Advantageously, the orifice 32 is delimited inside a casing 40 extending parallel to axis X24 between the stiffening member 28 and portion 20a. In other words, casing 40 makes the junction between stiffening member 28 and portion 20a of brake lever 20. The casing 40, of cylindrical shape, is arranged around the end of the brake shaft 22. This enables to increase the robustness of the brake lever 20, to offer a better protection against dust and to provide a better axial support of the brake shaft 22.

It is to be understood that the present invention is not limited to the embodiments described above and illustrated in the drawings; Rather, the skilled person will recognize that many changes and modifications may be made within the scope of the appended claims.

Claims

1. A brake lever for a drum brake arrangement, said brake lever being designed for transmitting the movement of a cylinder rod to a brake shaft, wherein the brake lever comprises a first portion delimiting a hole for fitting the brake shaft and a second portion, which is configured to be pivotally connected to the cylinder rod and wherein the first portion and the second portion are offset from each other with respect to a central axis of the hole, characterized in that the brake lever further includes a stiffening member that extends along a direction contained inside a plane perpendicular to the central axis of the hole and that includes an orifice for fitting the brake shaft.
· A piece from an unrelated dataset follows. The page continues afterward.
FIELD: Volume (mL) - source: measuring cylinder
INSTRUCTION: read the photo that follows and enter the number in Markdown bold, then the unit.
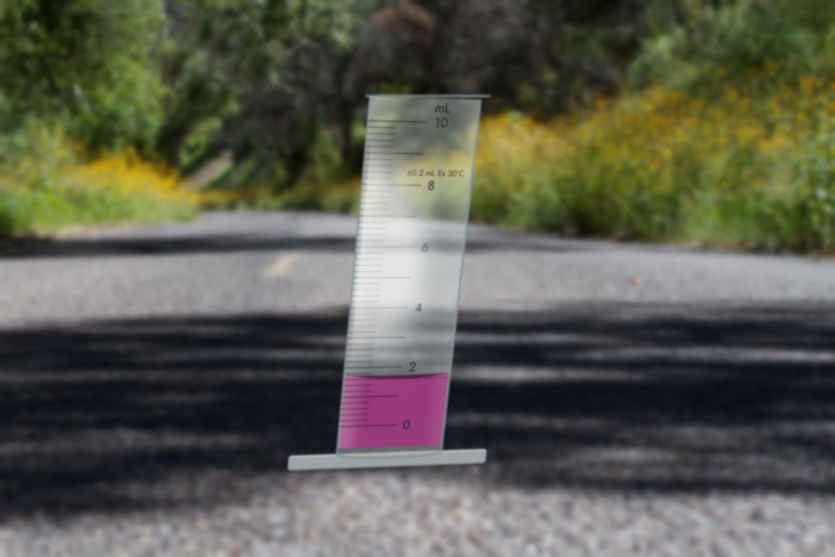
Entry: **1.6** mL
2. The brake lever according to claim 1, characterized in that the stiffening member extends in a straight line perpendicular to the central axis of the hole.

3. The brake lever according to claim 1, characterized in that the stiffening member extends in a curved manner.

4. The brake lever according to claim 1, characterized in that the first and second portions are end portions of the brake lever.

5. The brake lever according to claim 1, characterized in that the second portion includes a circular bore for receiving a pin.

6. The brake lever according to claim 1, characterized in that it further includes a central portion extending between the first and second portions.

7. The brake lever according to claim 1, characterized in that the central portion extends obliquely with respect to the second portion.

8. The brake lever according to claim 6, characterized in that the stiffening member extends from the second portion or from the central portion.

9. The brake lever according to claim 1, characterized in that it includes an automatic or manual slack adjuster.

10. The brake lever according to claim 1, characterized in that the offset between the first portion and the second portion is inferior or equal to 70 mm.

11. The brake lever according to claim 1, characterized in that the orifice and the hole have the same diameter.

12. The brake lever according to claim 1, characterized in that the orifice is a through hole of circular shape.

13. The brake lever according to claim 1, characterized in that the orifice is delimited by a casing extending axially between the stiffening member and the first portion.

14. A drum brake arrangement, comprising a brake cylinder provided with a push rod, a brake shaft and a brake lever for transmitting the movement of the push rod to the brake shaft, characterized in that the brake lever is according to claim 1.

15. A heavy-duty vehicle, such as a truck or a bus, comprising at least one drum brake arrangement according to claim 1.